PROVIDED PASSAGE: Begin
North Sea Drilling falls to its lowest levels since 1965 

The number of new wells being drilled in the North Sea, has fallen to levels not seen since the basin was first tapped over 50 years ago. Only four exploratory wells have been drilled in the first eight months of the year, with the most optimistic projections pointing to a total of 12 expected by the year end. This fall is a sign that companies are only willing to drill the most competitive and profitable wells. 

Thursday 13th September


North Sea Oil and Gas to generate £10bn surplus

North Sea Oil and Gas companies are set to generate a surplus of £10bn this year and the Treasury ready to set $2bn tax receipts, but companies are struggling with a drop-in discovery and drilling of wells. This surplus due to a report from Oil and Gas UK, links the increase in financial activity to a crude price rally since late 2016 combined with efforts to increase efficiency. The £10bn free cash flow will be the highest figure achieved since 2010, when the industry was at a boom.  However, with drilling falling 50% over the last five years, its causing concern for the ability of the industry to realise its potential.
PROVIDED PASSAGE: End
REQUIREMENT: Rewrite the paragraph of the North Sea drilling article that begins "The number of new wells" as a short bulleted list, keeping its main facts.
ENTRIES PROVIDED: Begin
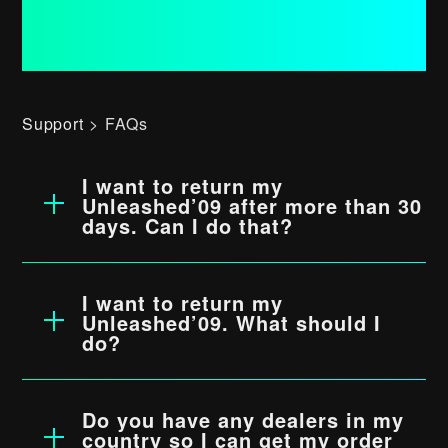
Support
FAQs
Press
DIY
I want to return my
Unleashed’09 after more than 30
Contact
days. Can I do that?
No, unfortunately we cannot accept any
Shipping, Returns & Refunds
returns after more than 30 days.
Read
I want to return my
Join our Newsletter
more…
Unleashed’09. What should I
do?
Foolography’s return policy is 30 days.
Subscribe
Within these 30 days you can return your
Do you have any dealers in my
Unleashed’09 if it is in a condition that it
country so I can get my order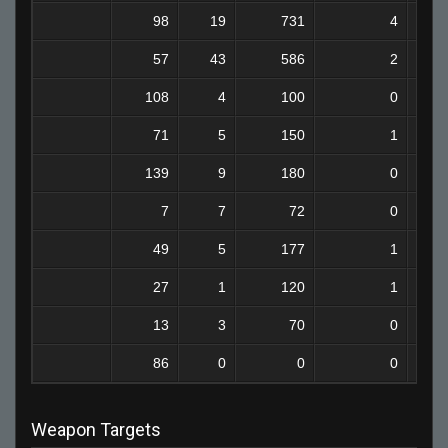
98
19
731
4
57
43
586
2
108
4
100
0
71
5
150
1
139
9
180
0
7
7
72
0
49
5
177
1
27
1
120
1
13
3
70
0
86
0
0
0
Weapon Targets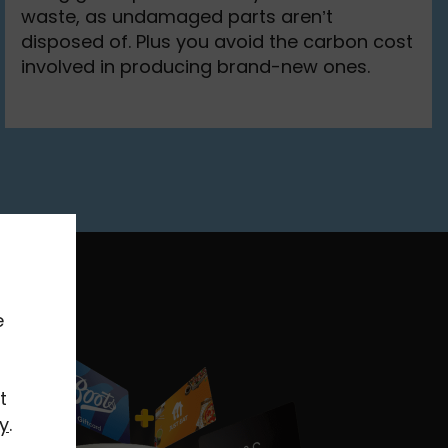
waste, as undamaged parts aren’t
disposed of. Plus you avoid the carbon cost
involved in producing brand-new ones.
e
t
y
.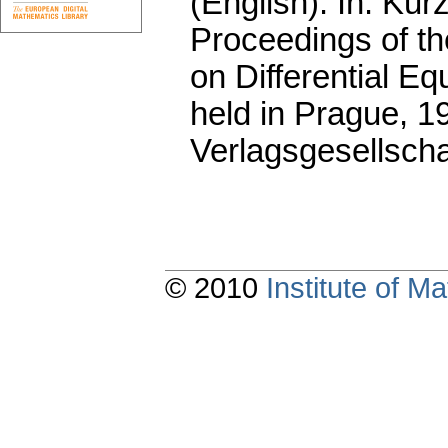
(English).
In: Kurz
Proceedings of t
on Differential Eq
held in Prague, 
Verlagsgesellscha
© 2010
Institute of 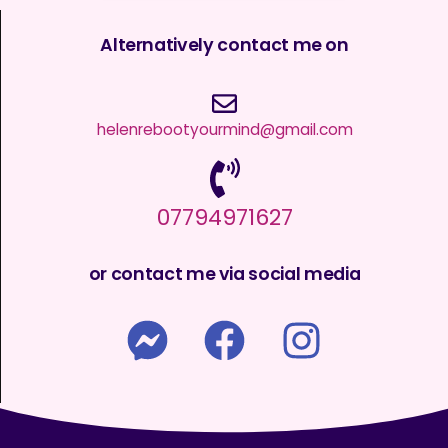
Alternatively contact me on
helenrebootyourmind@gmail.com
07794971627
or contact me via social media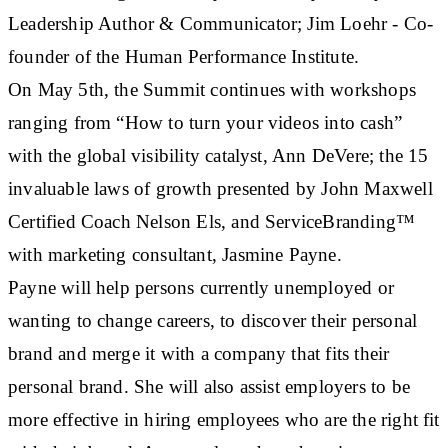
Leadership Author & Communicator; Jim Loehr - Co-
founder of the Human Performance Institute.
On May 5th, the Summit continues with workshops
ranging from “How to turn your videos into cash”
with the global visibility catalyst, Ann DeVere; the 15
invaluable laws of growth presented by John Maxwell
Certified Coach Nelson Els, and ServiceBranding™
with marketing consultant, Jasmine Payne.
Payne will help persons currently unemployed or
wanting to change careers, to discover their personal
brand and merge it with a company that fits their
personal brand. She will also assist employers to be
more effective in hiring employees who are the right fit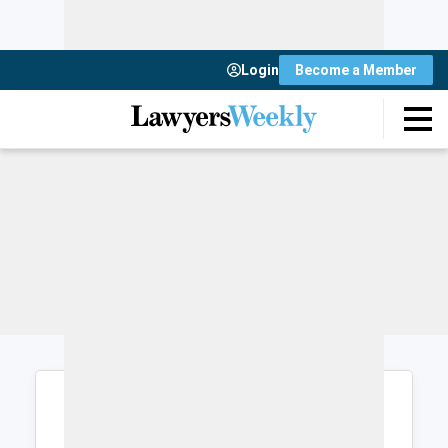
Login
Become a Member
Login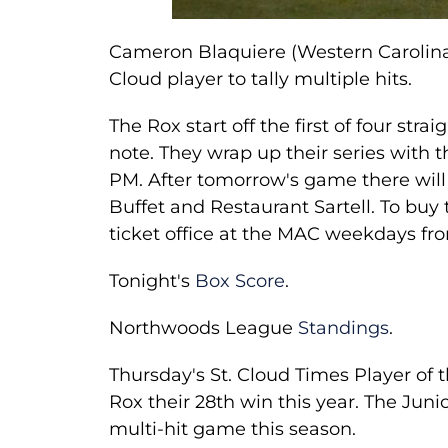
Cameron Blaquiere (Western Carolina)
Cloud player to tally multiple hits.
The Rox start off the first of four st
note. They wrap up their series with t
PM. After tomorrow's game there will
Buffet and Restaurant Sartell. To buy 
ticket office at the MAC weekdays f
Tonight's
Box Score
.
Northwoods League
Standings
.
Thursday's St. Cloud Times Player of 
Rox their 28th win this year. The Juni
multi-hit game this season.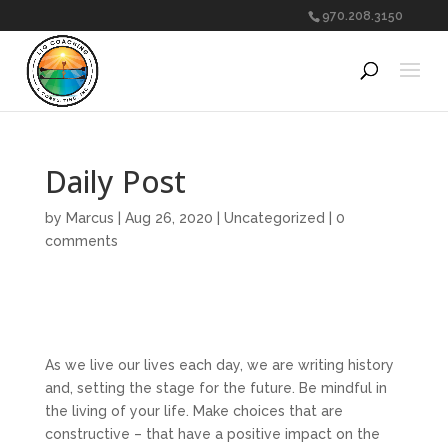
970.208.3150
Daily Post
by
Marcus
|
Aug 26, 2020
|
Uncategorized
|
0
comments
As we live our lives each day, we are writing history
and, setting the stage for the future. Be mindful in
the living of your life. Make choices that are
constructive – that have a positive impact on the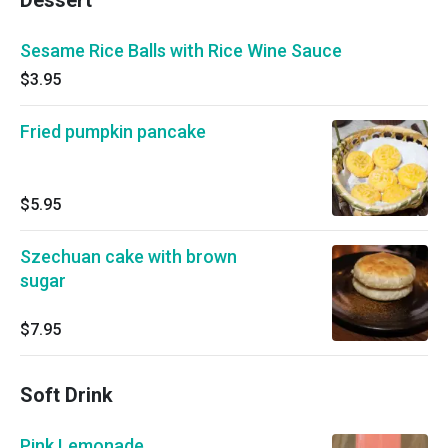
Dessert
Sesame Rice Balls with Rice Wine Sauce
$3.95
Fried pumpkin pancake
$5.95
Szechuan cake with brown
sugar
$7.95
Soft Drink
Pink Lemonade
ENTRIES PROVIDED: End
TASK ANSWER:
- New North Sea well drilling has fallen to levels not seen since the basin was first tapped over 50 years ago.
- Only four exploratory wells were drilled in the first eight months of the year.
- The most optimistic projections expect a total of 12 by year end.
- The decline shows companies will drill only the most competitive and profitable wells.